The Canadian legal system seems eager to fill its prisons mostly with Indigenous peoples, as evidenced by our staggering overrepresentation.
On the other end, there are countless legal professionals making a good living off our overrepresentation: lawyers, judges, prison officials and anyone else who profits.
Although Indigenous peoples desperately need allies in the legal profession, at some point we should also recognize how the ongoing injustice seems to be paying off mortgages for many non-Indigenous professionals.
At what point do we recognize that the more injustice we face, the more profitable we are to those that are benefiting from the legal system?
Complicit with the system
We are now at a point where even Indigenous legal professionals like myself have become complicit with the Canadian system, because it’s easy for us to doubt our ability to make a difference through the competitive and colonial nature of law.
Indigenous legal professionals fight through the endless barriers of systemic and institutionalized racism pitted against us, to fiercely advocate for our people’s rights to be treated with dignity and compassion.
While becoming a lawyer myself, I am proud to see revered Indigenous representation in the legal profession, but I cannot meaningfully participate in this system when I know better alternatives exist for our people.
Establishing tribal courts
The United States, for example, has operated a tribal court system since the 1980s, under which tribal nations are in charge of making their own laws and enforcing them on their own land.
These tribal courts are not perfect by any means, but it’s inspiring to see Indigenous nations in charge of their own legal system, especially when considering the possibilities of establishing a foundation of healing and restorative justice.
Tribal courts have existed for decades, and the practice of restorative justice has already been proven to be more effective than retraumatizing people through a violent prison system.
You would hope that, in a place like Canada, we might be world leaders when it comes to fairness and equality. That is mostly true — unless you are an Indigenous person.

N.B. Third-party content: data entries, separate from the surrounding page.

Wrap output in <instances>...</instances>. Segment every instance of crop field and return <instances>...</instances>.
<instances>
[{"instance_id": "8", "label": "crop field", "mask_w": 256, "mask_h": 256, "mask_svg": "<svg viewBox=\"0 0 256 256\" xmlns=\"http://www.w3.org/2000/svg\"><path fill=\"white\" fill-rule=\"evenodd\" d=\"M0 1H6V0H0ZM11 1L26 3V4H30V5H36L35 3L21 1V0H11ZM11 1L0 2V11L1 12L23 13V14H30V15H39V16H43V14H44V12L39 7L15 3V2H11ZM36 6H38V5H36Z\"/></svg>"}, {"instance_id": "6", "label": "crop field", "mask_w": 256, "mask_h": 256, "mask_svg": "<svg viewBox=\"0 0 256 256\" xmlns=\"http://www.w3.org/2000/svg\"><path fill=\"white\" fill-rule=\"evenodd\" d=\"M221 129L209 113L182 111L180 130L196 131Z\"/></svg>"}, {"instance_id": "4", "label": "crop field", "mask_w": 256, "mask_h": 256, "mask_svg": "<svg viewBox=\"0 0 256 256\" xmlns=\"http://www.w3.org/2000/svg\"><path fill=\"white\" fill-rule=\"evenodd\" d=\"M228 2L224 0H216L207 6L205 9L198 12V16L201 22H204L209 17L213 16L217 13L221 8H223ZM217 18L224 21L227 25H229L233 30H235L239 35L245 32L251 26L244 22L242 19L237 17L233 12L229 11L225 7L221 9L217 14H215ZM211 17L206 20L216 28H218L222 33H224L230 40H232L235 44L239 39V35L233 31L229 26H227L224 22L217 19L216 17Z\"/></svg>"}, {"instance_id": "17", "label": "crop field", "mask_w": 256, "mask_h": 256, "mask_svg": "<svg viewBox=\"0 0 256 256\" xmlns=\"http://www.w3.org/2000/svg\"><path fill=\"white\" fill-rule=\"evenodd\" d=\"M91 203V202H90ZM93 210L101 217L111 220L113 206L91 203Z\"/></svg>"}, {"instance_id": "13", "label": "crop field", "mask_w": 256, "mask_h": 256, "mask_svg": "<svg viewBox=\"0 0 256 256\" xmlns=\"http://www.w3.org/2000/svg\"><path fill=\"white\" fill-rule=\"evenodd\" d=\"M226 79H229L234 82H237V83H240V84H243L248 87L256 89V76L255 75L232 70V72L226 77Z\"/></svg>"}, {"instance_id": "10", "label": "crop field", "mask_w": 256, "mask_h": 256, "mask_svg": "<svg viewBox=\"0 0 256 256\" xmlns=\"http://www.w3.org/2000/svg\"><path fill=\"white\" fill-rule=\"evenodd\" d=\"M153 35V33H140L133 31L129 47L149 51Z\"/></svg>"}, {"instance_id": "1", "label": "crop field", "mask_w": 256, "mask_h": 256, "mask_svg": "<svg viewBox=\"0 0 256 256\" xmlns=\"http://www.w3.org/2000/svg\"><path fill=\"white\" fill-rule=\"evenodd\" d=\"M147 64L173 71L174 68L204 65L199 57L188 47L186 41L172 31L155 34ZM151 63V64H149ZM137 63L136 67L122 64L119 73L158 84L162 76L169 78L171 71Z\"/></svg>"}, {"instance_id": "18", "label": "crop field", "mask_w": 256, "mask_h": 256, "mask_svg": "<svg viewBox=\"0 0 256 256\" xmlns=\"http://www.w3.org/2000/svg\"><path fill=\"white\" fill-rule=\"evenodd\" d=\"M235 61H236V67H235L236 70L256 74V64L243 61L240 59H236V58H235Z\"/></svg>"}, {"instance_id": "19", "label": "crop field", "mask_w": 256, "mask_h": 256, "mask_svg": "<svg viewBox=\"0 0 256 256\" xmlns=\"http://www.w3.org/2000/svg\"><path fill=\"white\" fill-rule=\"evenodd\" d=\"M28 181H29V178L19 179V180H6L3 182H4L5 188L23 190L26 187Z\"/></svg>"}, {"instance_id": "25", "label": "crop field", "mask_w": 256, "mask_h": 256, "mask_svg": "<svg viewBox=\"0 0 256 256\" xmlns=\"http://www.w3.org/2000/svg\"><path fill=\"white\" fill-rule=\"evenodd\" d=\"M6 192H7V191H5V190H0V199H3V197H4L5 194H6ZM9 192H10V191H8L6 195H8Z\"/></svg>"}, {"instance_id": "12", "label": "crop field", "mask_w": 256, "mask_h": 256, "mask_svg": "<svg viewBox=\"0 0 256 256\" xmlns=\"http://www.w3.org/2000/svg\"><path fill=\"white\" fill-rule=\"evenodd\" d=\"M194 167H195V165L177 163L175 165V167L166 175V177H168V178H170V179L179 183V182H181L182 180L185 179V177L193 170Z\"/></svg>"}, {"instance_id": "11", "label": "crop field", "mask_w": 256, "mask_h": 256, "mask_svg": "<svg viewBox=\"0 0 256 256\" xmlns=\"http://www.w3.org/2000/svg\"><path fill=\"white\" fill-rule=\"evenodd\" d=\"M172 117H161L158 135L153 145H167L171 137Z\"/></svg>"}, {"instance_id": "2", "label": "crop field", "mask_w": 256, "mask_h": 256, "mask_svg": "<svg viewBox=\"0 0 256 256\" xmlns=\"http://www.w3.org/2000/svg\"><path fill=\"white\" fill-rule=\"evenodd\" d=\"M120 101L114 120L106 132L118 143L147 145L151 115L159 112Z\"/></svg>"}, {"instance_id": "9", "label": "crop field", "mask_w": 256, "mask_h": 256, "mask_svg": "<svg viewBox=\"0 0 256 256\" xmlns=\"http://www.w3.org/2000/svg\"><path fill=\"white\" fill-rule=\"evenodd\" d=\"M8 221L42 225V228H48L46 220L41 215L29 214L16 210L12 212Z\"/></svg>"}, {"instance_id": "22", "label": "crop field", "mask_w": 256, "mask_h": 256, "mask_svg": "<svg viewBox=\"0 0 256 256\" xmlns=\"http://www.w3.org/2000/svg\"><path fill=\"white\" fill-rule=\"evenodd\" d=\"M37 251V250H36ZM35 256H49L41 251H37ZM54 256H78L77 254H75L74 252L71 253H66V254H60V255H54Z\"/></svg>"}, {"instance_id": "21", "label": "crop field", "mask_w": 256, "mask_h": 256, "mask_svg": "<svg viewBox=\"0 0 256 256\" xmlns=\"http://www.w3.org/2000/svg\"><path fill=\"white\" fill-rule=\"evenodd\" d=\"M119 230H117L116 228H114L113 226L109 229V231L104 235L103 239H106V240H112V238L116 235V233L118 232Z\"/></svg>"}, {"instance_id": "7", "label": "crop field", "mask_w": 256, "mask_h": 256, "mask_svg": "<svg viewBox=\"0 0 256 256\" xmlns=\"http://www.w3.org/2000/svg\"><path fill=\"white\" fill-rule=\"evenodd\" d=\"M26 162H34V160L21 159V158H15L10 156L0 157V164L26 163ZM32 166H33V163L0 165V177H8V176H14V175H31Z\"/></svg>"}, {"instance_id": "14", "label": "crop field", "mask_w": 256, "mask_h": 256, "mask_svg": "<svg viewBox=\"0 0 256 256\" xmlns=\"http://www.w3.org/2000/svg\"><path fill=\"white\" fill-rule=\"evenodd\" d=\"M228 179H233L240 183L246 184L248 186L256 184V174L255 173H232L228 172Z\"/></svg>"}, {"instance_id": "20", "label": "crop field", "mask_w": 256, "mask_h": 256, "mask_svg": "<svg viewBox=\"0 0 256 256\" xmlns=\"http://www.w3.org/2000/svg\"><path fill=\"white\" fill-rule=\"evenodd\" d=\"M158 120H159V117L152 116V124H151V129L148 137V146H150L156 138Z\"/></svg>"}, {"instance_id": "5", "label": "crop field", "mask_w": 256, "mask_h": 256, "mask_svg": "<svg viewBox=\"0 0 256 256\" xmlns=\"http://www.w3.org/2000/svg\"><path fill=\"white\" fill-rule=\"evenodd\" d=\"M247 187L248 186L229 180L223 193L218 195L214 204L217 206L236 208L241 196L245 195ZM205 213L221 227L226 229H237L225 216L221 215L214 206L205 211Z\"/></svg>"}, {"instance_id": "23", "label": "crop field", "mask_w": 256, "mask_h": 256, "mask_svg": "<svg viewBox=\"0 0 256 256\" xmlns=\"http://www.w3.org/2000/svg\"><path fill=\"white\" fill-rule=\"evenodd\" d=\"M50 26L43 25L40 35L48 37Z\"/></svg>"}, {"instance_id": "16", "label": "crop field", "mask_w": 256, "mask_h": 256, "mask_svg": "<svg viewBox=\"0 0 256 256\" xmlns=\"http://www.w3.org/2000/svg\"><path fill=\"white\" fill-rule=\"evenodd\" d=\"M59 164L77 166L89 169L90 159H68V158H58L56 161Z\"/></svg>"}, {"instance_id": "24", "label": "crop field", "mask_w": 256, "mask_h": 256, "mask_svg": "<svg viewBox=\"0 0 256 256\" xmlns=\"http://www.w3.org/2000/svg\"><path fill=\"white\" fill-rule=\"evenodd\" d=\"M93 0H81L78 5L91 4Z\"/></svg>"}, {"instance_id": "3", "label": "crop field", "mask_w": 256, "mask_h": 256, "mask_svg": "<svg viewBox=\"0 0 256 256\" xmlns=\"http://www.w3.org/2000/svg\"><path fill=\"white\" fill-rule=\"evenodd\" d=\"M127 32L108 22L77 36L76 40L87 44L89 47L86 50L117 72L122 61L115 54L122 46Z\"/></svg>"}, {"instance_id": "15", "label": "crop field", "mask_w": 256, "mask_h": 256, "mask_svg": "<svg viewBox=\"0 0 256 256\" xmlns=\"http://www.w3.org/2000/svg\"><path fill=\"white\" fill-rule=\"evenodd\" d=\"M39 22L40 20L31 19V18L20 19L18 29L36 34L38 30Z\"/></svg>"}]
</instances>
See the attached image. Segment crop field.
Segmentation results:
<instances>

The mistreatment of Indigenous peoples in Canada’s legal system is abhorrent. We have endless reports proving this that the government will recognize but fail to act upon.
Unfortunately, even most Indigenous lawyers that I know are comfortable practising within the Canadian legal system, but this doesn’t mean that they agree with its colonial nature. I am certain that if they could work in an alternative restorative justice system, many of them would.
Recognizing Indigenous laws
We are at a critical point in time. Canadian courts are finally starting to recognize Indigenous laws, and Indigenous peoples are remembering the spiritual laws we were once forced to forget.
It can be overwhelming — even for Indigenous legal professionals — to understand the weight that our spiritual laws and responsibilities carry unless we are trained by medicine people and connected to our ancestral way of thinking.
It took me around 12 years of consistent fasting and yearly sun dancing to capture even a sliver of what our ancestors understood about our spiritual laws.
Nonetheless, that sacred part of my life always seemed completely separate from my understanding of what makes a legitimate legal system.
But maybe not for long.
Legal systems coming together
Perhaps times are changing. Both the Canadian government and the Supreme Court are beginning to recognize Indigenous laws, and our authority to enforce them on our own land.
For now we are dependent on the colonial legal system, so dependent that sometimes it is hard to see a future where Indigenous nations are back in control.
When I see the thousands of Indigenous peoples crowding our prisons, and the Indigenous children statistically likely to join them, I cannot fathom why there hasn’t already been a co-ordinated effort to establish an Indigenous-controlled court system in Canada.
I’m not saying legal professionals agree with the way things are, I’m saying we are complacent enough to accept it. This could be condemning another generation of Indigenous children to the Canadian prison system.